Task prompt
Exactly as written, set down each line of the data below except its pictures.

Start of Data for the task

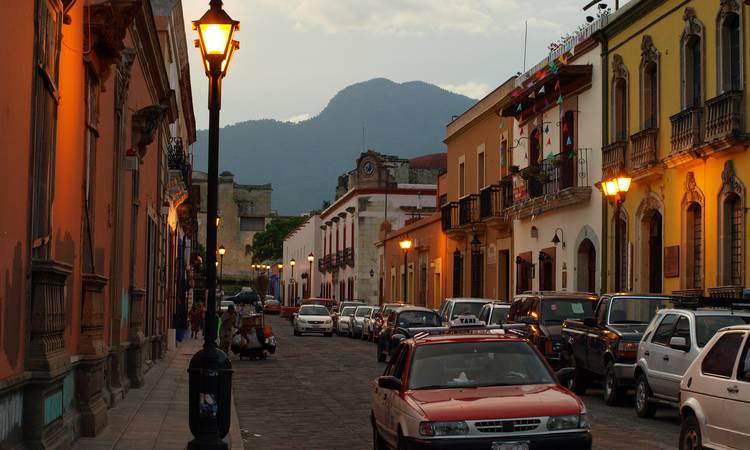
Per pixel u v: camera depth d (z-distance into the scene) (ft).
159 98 86.58
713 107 77.56
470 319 42.01
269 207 414.82
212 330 39.63
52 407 35.91
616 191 79.41
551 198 109.50
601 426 51.49
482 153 145.18
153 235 87.81
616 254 79.46
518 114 125.80
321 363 103.19
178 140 132.05
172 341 118.52
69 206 40.65
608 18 99.50
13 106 29.35
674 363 51.55
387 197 256.73
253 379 83.87
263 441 48.16
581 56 107.14
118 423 49.96
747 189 73.87
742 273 74.54
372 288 253.44
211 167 41.19
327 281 305.53
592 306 76.59
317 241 321.73
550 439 30.86
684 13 83.97
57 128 37.29
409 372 35.17
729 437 33.58
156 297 93.15
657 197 89.30
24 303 31.83
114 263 57.62
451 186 161.68
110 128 53.67
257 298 160.45
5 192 28.68
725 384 34.19
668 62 87.56
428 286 177.88
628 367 60.13
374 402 39.47
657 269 92.32
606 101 100.12
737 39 76.84
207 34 41.22
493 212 133.39
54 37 35.70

End of Data for the task

Result for this exercise
Per pixel u v: camera depth d (z-distance into the scene) (ft).
159 98 86.58
713 107 77.56
470 319 42.01
269 207 414.82
212 330 39.63
52 407 35.91
616 191 79.41
551 198 109.50
601 426 51.49
482 153 145.18
153 235 87.81
616 254 79.46
518 114 125.80
321 363 103.19
178 140 132.05
172 341 118.52
69 206 40.65
608 18 99.50
13 106 29.35
674 363 51.55
387 197 256.73
253 379 83.87
263 441 48.16
581 56 107.14
118 423 49.96
747 189 73.87
742 273 74.54
372 288 253.44
211 167 41.19
327 281 305.53
592 306 76.59
317 241 321.73
550 439 30.86
684 13 83.97
57 128 37.29
409 372 35.17
729 437 33.58
156 297 93.15
657 197 89.30
24 303 31.83
114 263 57.62
451 186 161.68
110 128 53.67
257 298 160.45
5 192 28.68
725 384 34.19
668 62 87.56
428 286 177.88
628 367 60.13
374 402 39.47
657 269 92.32
606 101 100.12
737 39 76.84
207 34 41.22
493 212 133.39
54 37 35.70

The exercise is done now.